Однако, несмотря на скуку, Школа мисс Хейл стала для меня чем-то вроде убежища от той тьмы, в которую все больше погружалась моя мать. Теперь, вместо того чтобы пить чай с Энни в детской, я должна была пить чай с маменькой в столовой и силиться поддерживать беседу, главным образом пересказывая то, что узнала в этот день в школе. А потом мы обычно сидели в гостиной, маменька машинально что-то подшивала или просто бездумно смотрела на огонь в камине, а я тоже теребила какое-нибудь свое шитье, прислушиваясь к тяжеловесному тиканью каминных часов и отсчитывая каждые четверть часа до того времени, пока можно будет улечься в постель в своей комнатке на чердаке и читать до тех пор, пока не почувствую, что могу загасить свечу и заснуть.

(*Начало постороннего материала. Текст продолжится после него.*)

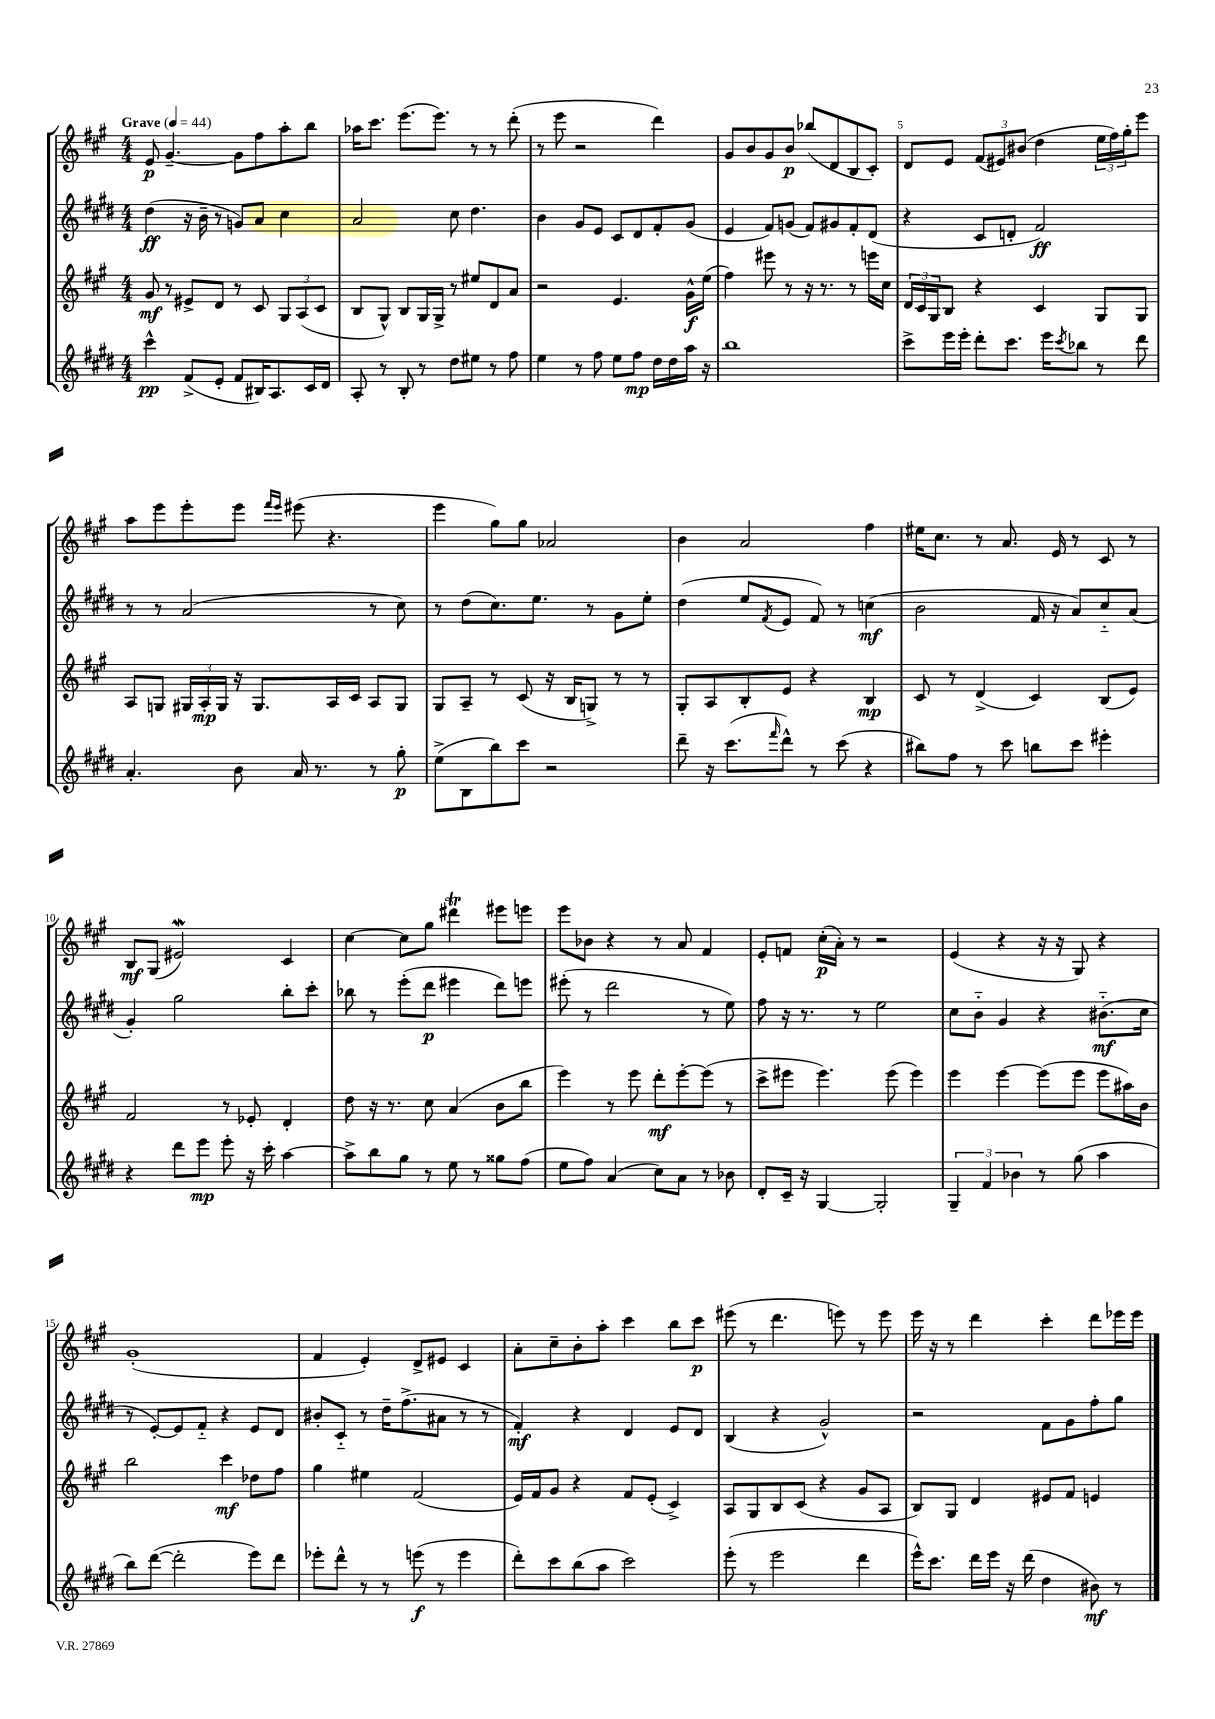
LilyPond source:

<<
\new StaffGroup <<
\new Staff = "s0" {
    \clef treble \key a \major \numericTimeSignature \time 4/4 \tempo "Grave" 4 = 44
    e'8\p gis'4.~-- gis'8 fis''8 a''8-. b''8 |
    aes''16 cis'''8. e'''8.( e'''8.) r8 r8 d'''8-.( |
    r8 e'''8 r2 d'''4) |
    gis'8 b'8 gis'8 b'8\p bes''8( d'8 b8 cis'8-.) |
    d'8 e'8 \tuplet 3/2 { fis'8( eis'8) bis'8( } d''4 \tuplet 3/2 { e''16 fis''16) gis''16-. } e'''8 |
    a''8 e'''8 e'''8-. e'''8 \grace { fis'''16 e'''16 } eis'''8( r4. |
    e'''4 gis''8) gis''8 aes'2 |
    b'4 a'2 fis''4 |
    eis''16 cis''8. r8 a'8. e'16 r8 cis'8 r8 |
    b8\mf gis8( eis'2\mordent) cis'4 |
    cis''4~ cis''8 gis''8 dis'''4\trill eis'''8 e'''8 |
    e'''8 bes'8 r4 r8 a'8 fis'4 |
    e'8-. f'8 cis''16-.\p( a'16-.) r8 r2 |
    e'4( r4 r16 r16 gis8) r4 |
    gis'1-.( |
    fis'4 e'4-.) d'8-> eis'8 cis'4 |
    a'8-. cis''8-- b'8-. a''8-. cis'''4 b''8 cis'''8\p |
    eis'''8( r8 d'''4. e'''8) r8 e'''8 |
    e'''16 r16 r8 d'''4 cis'''4-. d'''8 ees'''16 ees'''16 \bar "|." |
}
\new Staff = "s1" {
    \clef treble \key e \major \numericTimeSignature \time 4/4
    dis''4\ff( r16 b'16-- r8 g'8) a'8 cis''4 |
    a'2 cis''8 dis''4. |
    b'4 gis'8 e'8 cis'8 dis'8 fis'8-. gis'8( |
    e'4 fis'8) g'8( fis'8) gis'8 fis'8-. dis'8( |
    r4 cis'8 d'8-. fis'2\ff) |
    r8 r8 a'2( r8 cis''8) |
    r8 dis''8( cis''8.) e''8. r8 gis'8 e''8-. |
    dis''4( e''8 \acciaccatura { fis'8 } e'8 fis'8) r8 c''4\mf( |
    b'2 fis'16 r16 a'8) cis''8-_ a'8( |
    gis'4-.) gis''2 b''8-. cis'''8-. |
    bes''8 r8 e'''8-.( dis'''8\p eis'''4 dis'''8) e'''8 |
    eis'''8-.( r8 dis'''2 r8 e''8) |
    fis''8 r16 r8. r8 e''2 |
    cis''8 b'8-_ gis'4 r4 bis'8.-_\mf( cis''16 |
    r8 e'8~-.) e'8 fis'8-_ r4 e'8 dis'8 |
    bis'8-. cis'8-_ r8 dis''16-- fis''8.->( ais'8 r8 r8 |
    fis'4-.\mf) r4 dis'4 e'8 dis'8 |
    b4( r4 gis'2-^) |
    r2 fis'8 gis'8 fis''8-. gis''8 \bar "|." |
}
\new Staff = "s2" {
    \clef treble \key a \major \numericTimeSignature \time 4/4
    gis'8\mf r8 eis'8-> d'8 r8 cis'8 \tuplet 3/2 { gis8 a8( cis'8 } |
    b8 gis8-^) b8 gis16 gis16-> r8 eis''8 d'8 a'8 |
    r2 e'4. gis'16-^\f e''16( |
    fis''4) eis'''8 r8 r16 r8. r8 e'''16 cis''16 |
    \tuplet 3/2 { d'16 cis'16 gis16 } b8 r4 cis'4 gis8 gis8 |
    a8 g8 \tuplet 3/2 { gis16 a16-.\mp gis16 } r16 gis8. a16 cis'16 a8 gis8 |
    gis8 a8-- r8 cis'8( r16 b16 g8->) r8 r8 |
    gis8-. a8 b8-. e'8 r4 b4\mp |
    cis'8 r8 d'4->( cis'4) b8( e'8) |
    fis'2 r8 ees'8-. d'4-. |
    d''8 r16 r8. cis''8 a'4( b'8 b''8 |
    e'''4) r8 e'''8 d'''8-.\mf e'''8~-. e'''8( r8 |
    cis'''8-> eis'''8 eis'''4.) eis'''8( eis'''4) |
    e'''4 e'''4~ e'''8( e'''8 e'''8 ais''16) b'16 |
    b''2 cis'''4\mf des''8 fis''8 |
    gis''4 eis''4 fis'2( |
    e'16) fis'16 gis'8 r4 fis'8 e'8-.( cis'4->) |
    a8 gis8 b8 cis'8( r4 gis'8 a8 |
    b8) gis8 d'4 eis'8 fis'8 e'4 \bar "|." |
}
\new Staff = "s3" {
    \clef treble \key e \major \numericTimeSignature \time 4/4
    cis'''4-^\pp fis'8->( e'8-. fis'8 bis16) a8. cis'16 dis'16 |
    a8-. r8 b8-. r8 dis''8 eis''8 r8 fis''8 |
    e''4 r8 fis''8 e''8 fis''8\mp dis''16 dis''16 a''16 r16 |
    b''1 |
    cis'''8-> e'''16 e'''16-. dis'''8-. cis'''8. e'''16 \acciaccatura { cis'''8 } bes''8 r8 dis'''8 |
    a'4.-. b'8 a'16 r8. r8 gis''8-.\p |
    e''8->( b8 b''8) cis'''8 r2 |
    dis'''8-- r16 cis'''8.( \grace { fis'''16 } dis'''8-^) r8 cis'''8( r4 |
    bis''8) fis''8 r8 cis'''8 b''8 cis'''8 eis'''4-. |
    r4 dis'''8 e'''8\mp e'''8-. r16 cis'''16-. a''4~ |
    a''8-> b''8 gis''8 r8 e''8 r8 gisis''8 fis''8( |
    e''8 fis''8) a'4( cis''8) a'8 r8 bes'8 |
    dis'8-. cis'16-- r16 gis4~ gis2-. |
    \tuplet 3/2 { gis4-- fis'4 bes'4 } r8 gis''8( a''4 |
    b''8) dis'''8~( dis'''2-. e'''8) dis'''8 |
    ees'''8-. dis'''8-^ r8 r8 e'''8\f( r8 e'''4 |
    dis'''8-.) cis'''8 b''8( a''8 cis'''2) |
    e'''8-.( r8 e'''2 dis'''4 |
    e'''16-^) cis'''8. dis'''16 e'''16 r16 dis'''16( dis''4 bis'8\mf) r8 \bar "|." |
}
>>
>>
\layout { \context { \Score \override BarNumber.break-visibility = ##(#f #t #t) barNumberVisibility = #(every-nth-bar-number-visible 5) } }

На второй год в Школе мисс Хейл я получила приз за декламацию — книгу «Мифы Древней Греции» с замечательными картинками. Мифы, которые мне понравились более всего, были историями о Тесее и Ариадне, Орфее и Эвридике и особенно — о Персефоне в подземном царстве. Все, что касалось подземного царства, совершенно меня зачаровывало. Я тогда представляла себе, что оно находится прямо под полом кухни и что я отыскала бы ступени, туда ведущие, если бы у меня достало сил поднять одну из каменных плит пола. У меня была морская раковина, в которой я могла слышать шум моря, — этот шум всегда меня успокаивал; я читала эту свою книгу, вглядывалась в картинки и слушала шум моря, придумывая свою собственную историю Персефоны в Аиде. Шесть гранатовых зернышек казались мне не таким уж страшным прегрешением; позже я узнала от папеньки, что на самом деле это была история о смене времен года, что зернышки ждали под землей прихода весны, — один умный человек из Кембриджа так все это объяснил; но это объяснение показалось мне скучным, успевшим набить оскомину и лишившим эту историю всякого интереса. Перевозчик Шарон, и Цербер с его тремя головами, и царь Аид с его волшебным шлемом, в котором он мог бывать в верхнем мире, оставаясь невидимым, — все это куда-то исчезало после такого объяснения. Я спросила у папеньки, так же ли тот умный человек думает об истории Эвридики, но умный человек, как видно, еще не решил, как надо об этом думать.